BEGIN SUPPLIED RECORDS
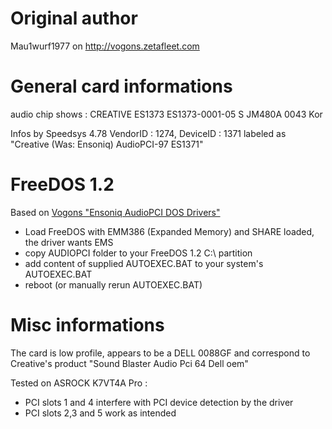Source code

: # Original author
Mau1wurf1977 on http://vogons.zetafleet.com

# General card informations
audio chip shows :
CREATIVE
ES1373
ES1373-0001-05
S       JM480A
0043       Kor

Infos by Speedsys 4.78
VendorID : 1274, DeviceID : 1371
labeled as "Creative (Was: Ensoniq) AudioPCI-97 ES1371"

# FreeDOS 1.2
Based on [Vogons "Ensoniq AudioPCI DOS Drivers"](http://vogonsdrivers.com/getfile.php?fileid=373&menustate=0)
- Load FreeDOS with EMM386 (Expanded Memory) and SHARE loaded, the driver wants EMS
- copy AUDIOPCI folder to your FreeDOS 1.2 C:\ partition
- add content of supplied AUTOEXEC.BAT to your system's AUTOEXEC.BAT
- reboot (or manually rerun AUTOEXEC.BAT)


# Misc informations
The card is low profile, appears to be a DELL 0088GF and correspond to Creative's product "Sound Blaster Audio Pci 64 Dell oem"

Tested on ASROCK K7VT4A Pro :
- PCI slots 1 and 4 interfere with PCI device detection by the driver
- PCI slots 2,3 and 5 work as intended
END SUPPLIED RECORDS
* REQUIRED WORK *
Your task is to transcribe all of the records precisely, with no images included.

* RESPONSE TO THE EXERCISE *
Source code

: # Original author
Mau1wurf1977 on http://vogons.zetafleet.com

# General card informations
audio chip shows :
CREATIVE
ES1373
ES1373-0001-05
S       JM480A
0043       Kor

Infos by Speedsys 4.78
VendorID : 1274, DeviceID : 1371
labeled as "Creative (Was: Ensoniq) AudioPCI-97 ES1371"

# FreeDOS 1.2
Based on [Vogons "Ensoniq AudioPCI DOS Drivers"](http://vogonsdrivers.com/getfile.php?fileid=373&menustate=0)
- Load FreeDOS with EMM386 (Expanded Memory) and SHARE loaded, the driver wants EMS
- copy AUDIOPCI folder to your FreeDOS 1.2 C:\ partition
- add content of supplied AUTOEXEC.BAT to your system's AUTOEXEC.BAT
- reboot (or manually rerun AUTOEXEC.BAT)


# Misc informations
The card is low profile, appears to be a DELL 0088GF and correspond to Creative's product "Sound Blaster Audio Pci 64 Dell oem"

Tested on ASROCK K7VT4A Pro :
- PCI slots 1 and 4 interfere with PCI device detection by the driver
- PCI slots 2,3 and 5 work as intended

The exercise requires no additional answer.